Koszaliński radny Błażej Papiernik skomentował w mediach społecznościowych kształt listy wyborczej Bezpartyjnych Samorządowców w okręgu koszalińskim. "Cała lista spadochroniarzy z Dolnego Śląska na Pomorzu Zachodnim. Po prostu wstyd i kpina" - napisał i zamieścił zdjęcie tej listy. W rubryce "miejscowość zamieszkania" przy nazwiskach większości kandydatów wpisane są miasta i miejscowości na Dolnym Śląsku.
"Podobnie w okręgu bydgoskim. Prawie cała lista spadachroniarzy" - napisał pod jego postem Kamil Heyka, szef regionu Nowoczesnej w kujawsko-pomorskim.
"Wiecie już, co to za lista!
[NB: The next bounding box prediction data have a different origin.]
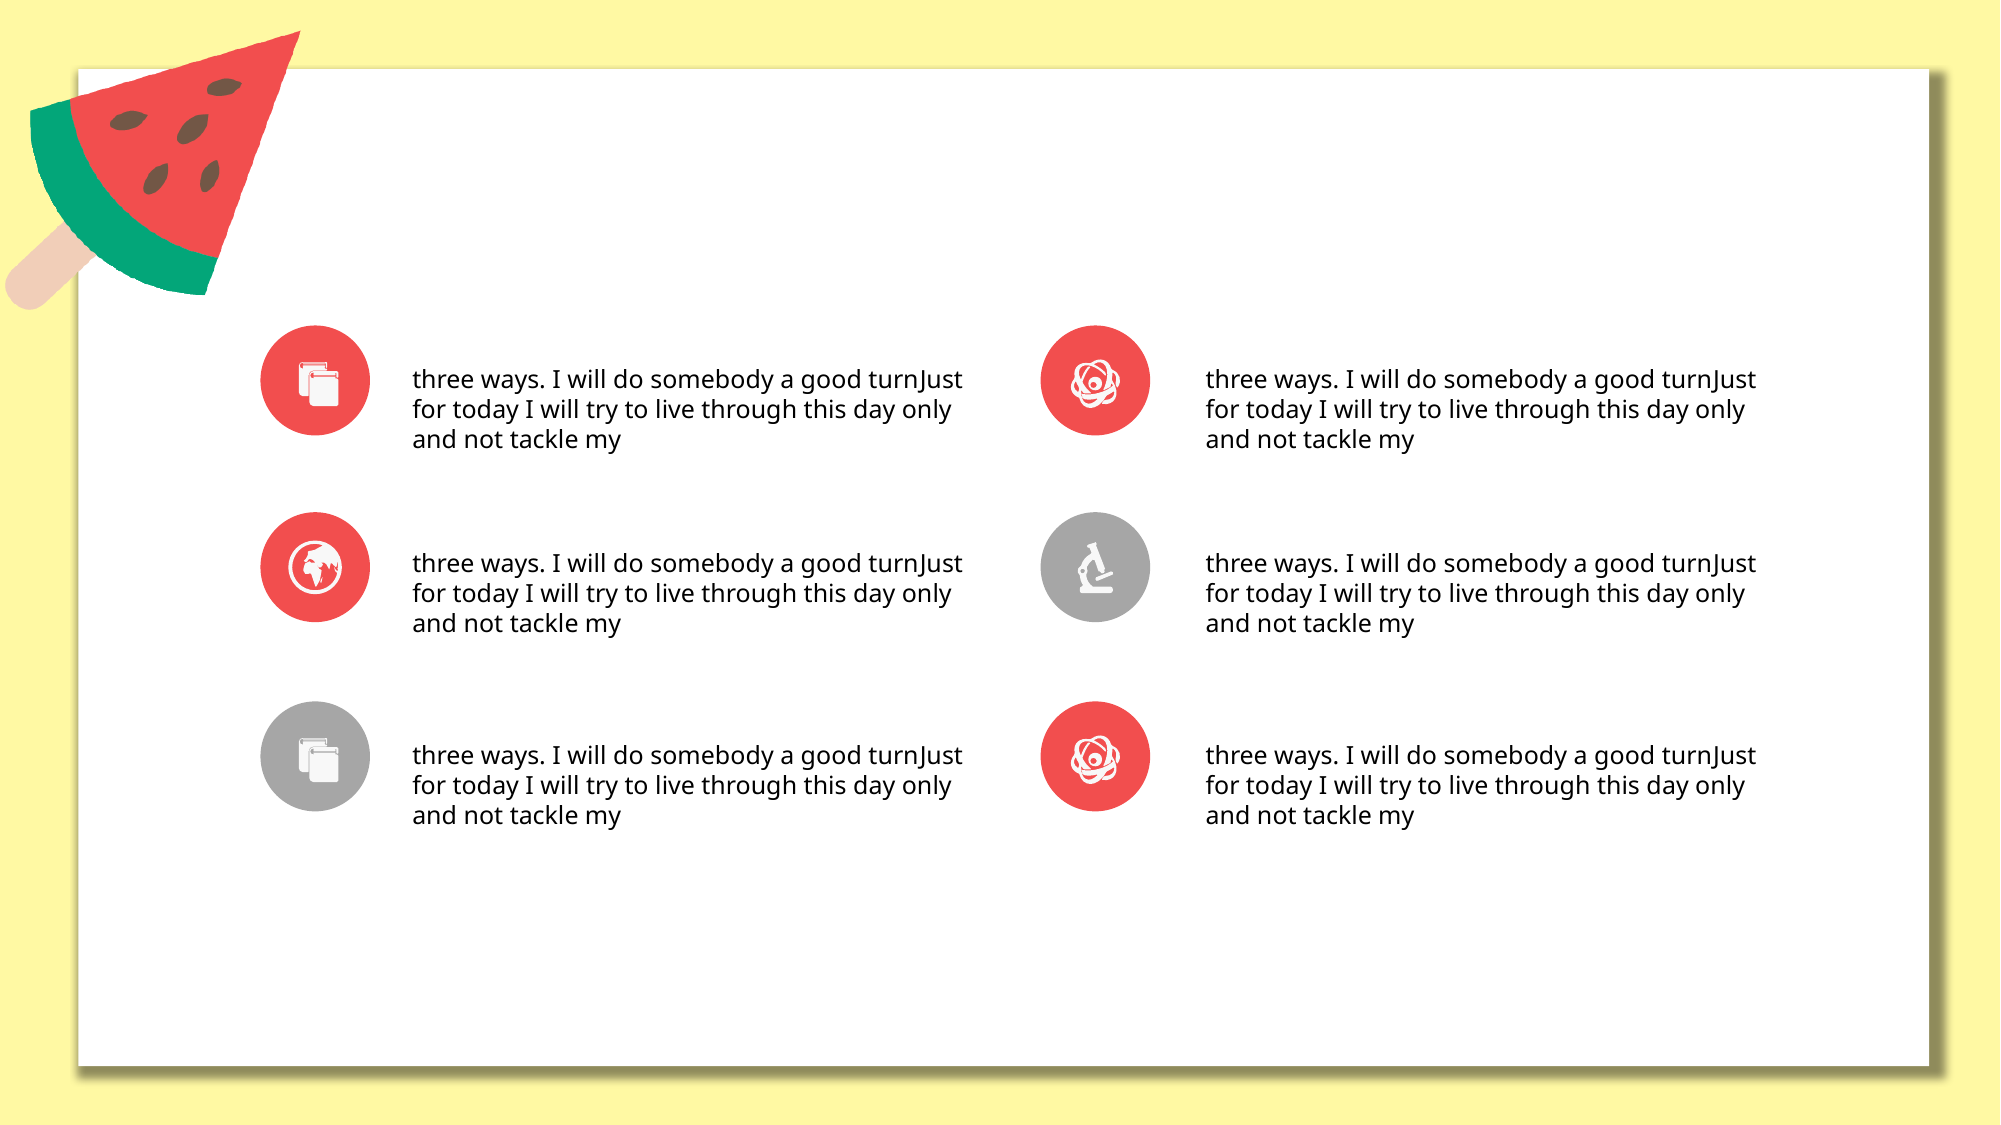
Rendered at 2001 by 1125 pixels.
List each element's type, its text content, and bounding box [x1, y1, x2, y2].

text_box [77, 68, 1930, 1067]
text_box three ways. I will do somebody a good turnJust for today I will try to live through this day only and not tackle my [1190, 732, 1801, 837]
text_box [298, 738, 339, 783]
picture [0, 16, 418, 370]
text_box three ways. I will do somebody a good turnJust for today I will try to live through this day only and not tackle my [397, 540, 1007, 645]
text_box [1040, 701, 1151, 812]
text_box three ways. I will do somebody a good turnJust for today I will try to live through this day only and not tackle my [397, 732, 1007, 837]
text_box [1040, 512, 1151, 623]
text_box [260, 370, 370, 436]
text_box three ways. I will do somebody a good turnJust for today I will try to live through this day only and not tackle my [397, 356, 1007, 461]
text_box [1040, 325, 1151, 436]
text_box [298, 370, 339, 407]
text_box three ways. I will do somebody a good turnJust for today I will try to live through this day only and not tackle my [1190, 356, 1801, 461]
text_box [1077, 542, 1114, 594]
text_box [1070, 735, 1120, 784]
text_box [260, 512, 370, 623]
text_box [1070, 359, 1120, 408]
text_box [288, 540, 342, 595]
text_box [260, 701, 370, 812]
text_box three ways. I will do somebody a good turnJust for today I will try to live through this day only and not tackle my [1190, 540, 1801, 645]
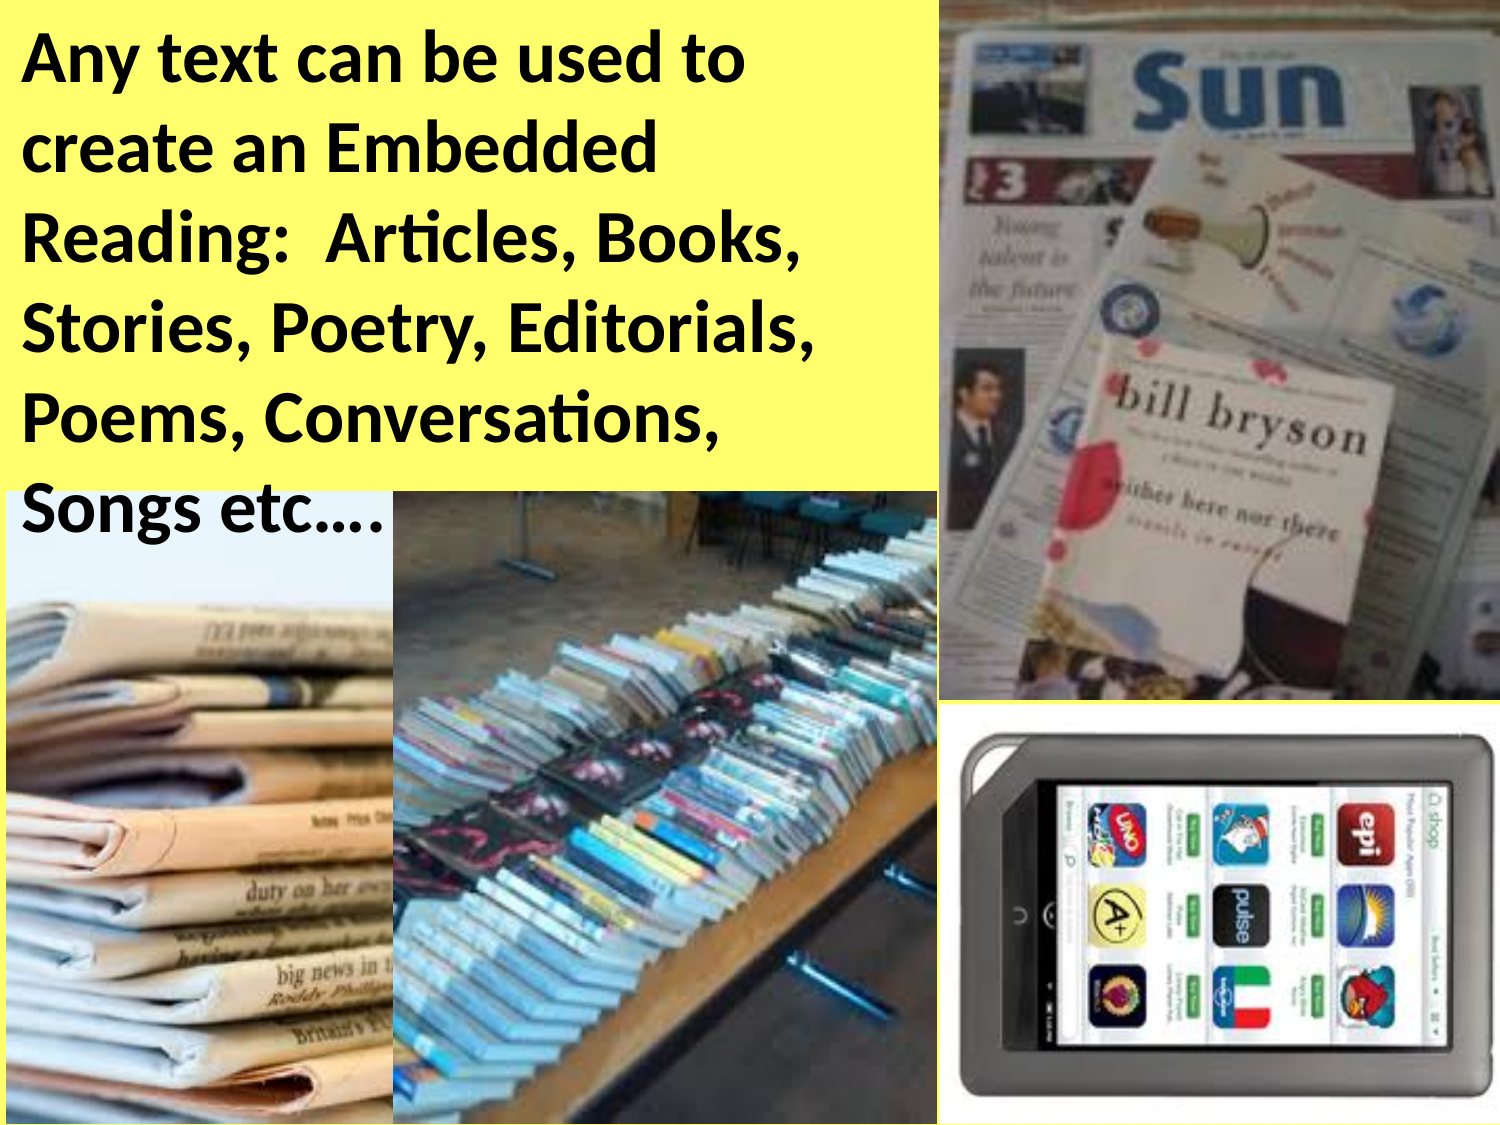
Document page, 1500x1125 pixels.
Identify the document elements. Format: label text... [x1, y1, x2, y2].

picture [939, 0, 1500, 1125]
picture [5, 490, 938, 1124]
text_box Any text can be used to create an Embedded Reading: Articles, Books, Stories, Poetry, Editorials, Poems, Conversations, Songs etc…. [6, 0, 908, 487]
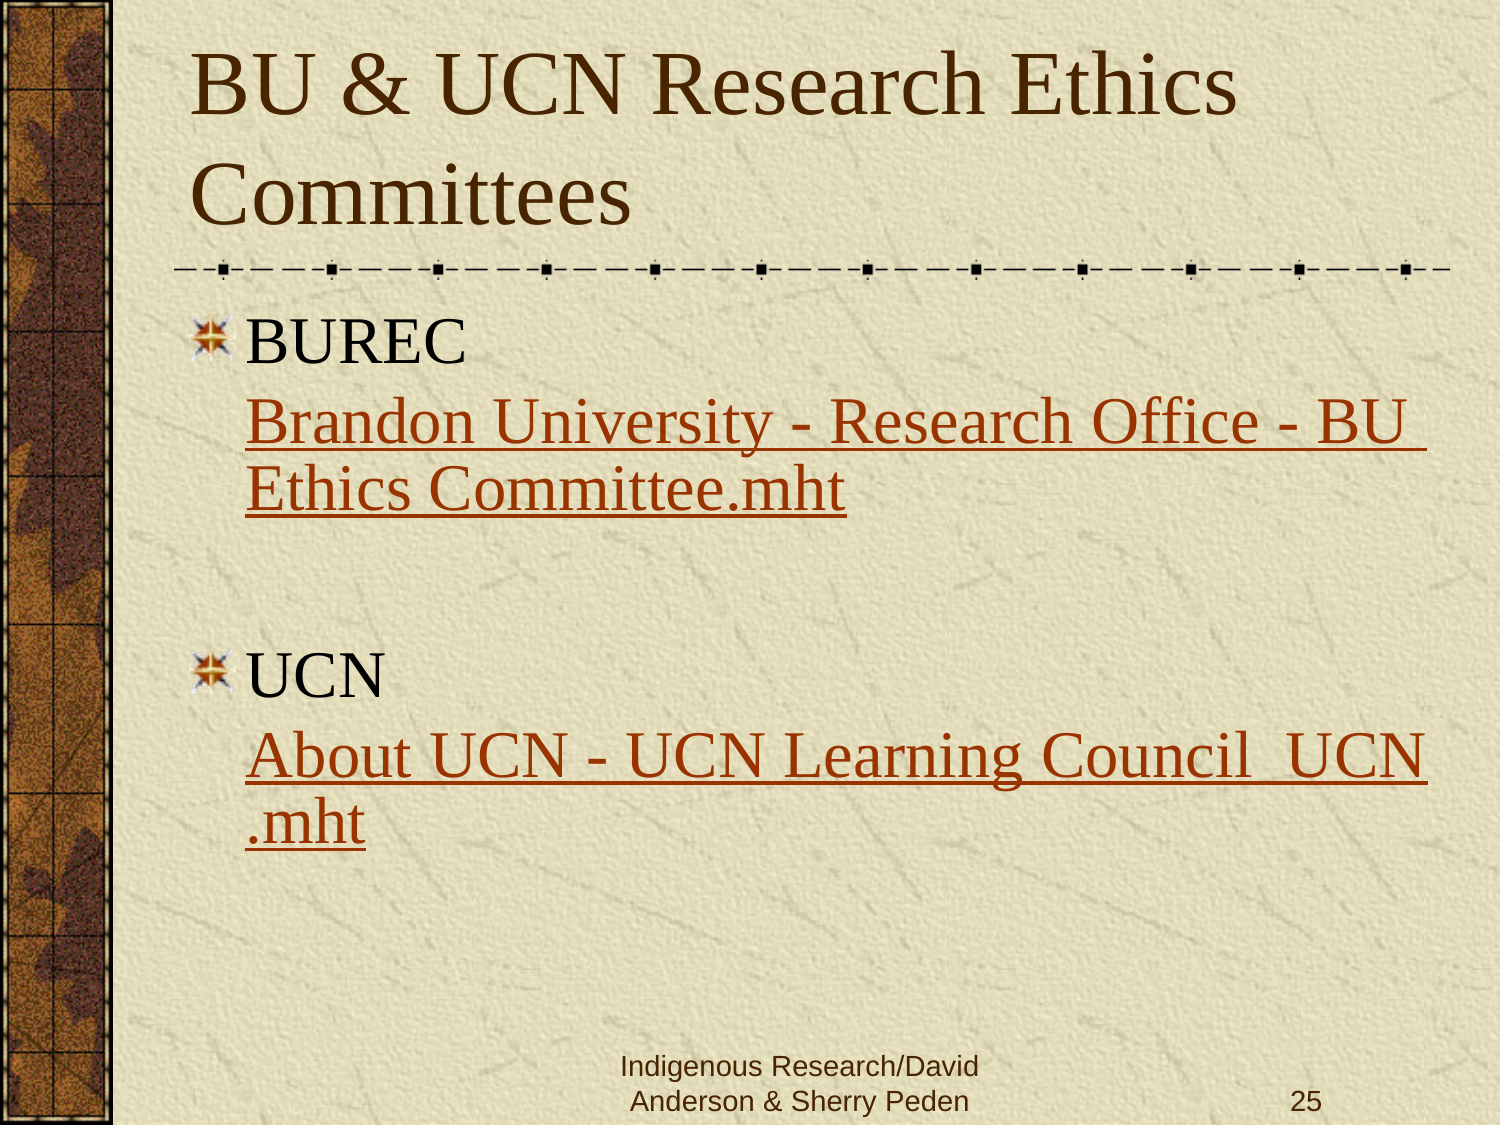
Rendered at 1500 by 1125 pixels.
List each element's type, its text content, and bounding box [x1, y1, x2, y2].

list BUREC Brandon University - Research Office - BU Ethics Committee.mht UCN About UCN - UCN Learning Council UCN.mht [173, 289, 1449, 965]
slide_number 25 [1149, 1049, 1463, 1125]
title BU & UCN Research Ethics Committees [174, 62, 1451, 251]
picture [0, 0, 1500, 1125]
footer Indigenous Research/David Anderson & Sherry Peden [562, 1049, 1038, 1125]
PiS bis!"
Natomiast poseł KO Michał Szczerba zwracał uwagę, że "jedynką" na liście Bezpartyjnych Samorządowócw w Opolu jest Maciej Bluj, były wiceprezydent Wrocławia.
"Człowiek Morawieckiego, pełnomocnik wojewody ds. szpitala tymczasowego we Wrocławiu – decydujący o dziesiątkach milionów bez pełnomocnictw i wynagrodzenia – kandydatem 'Bezpartyjnych Samorządowców'. Wiecie już, co to za lista! PiS bis! Dworczyk układał?" - skomentował.
Spór o nazwę "Tak! dla Polski"
Pod koniec czerwca opisywaliśmy w tvn24.pl historię sporu dotyczącą nazwy "Tak! dla Polski". Informowaliśmy wówczas, że Bezpartyjni Samorządowcy rejestrują partię polityczną o nazwie "Tak! dla Polski", czyli dokładnie takiej samej, jak Ruch Samorządowy złożony z prezydentów największych polskich miast, który wspiera opozycję. Jednak w sierpniu, jak pisała "Wyborcza", Sąd Okręgowy we Wrocławiu zawiesił rejestrację tej partii politycznej.
"Tchórzliwa próba kradzieży naszej nazwy nie udała się farbowanym samorządowcom, sojusznikom PiS-u" - mówił po tej decyzji sądu cytowany przez "Wyborczą" prezydent Sopotu Jacek Karnowski.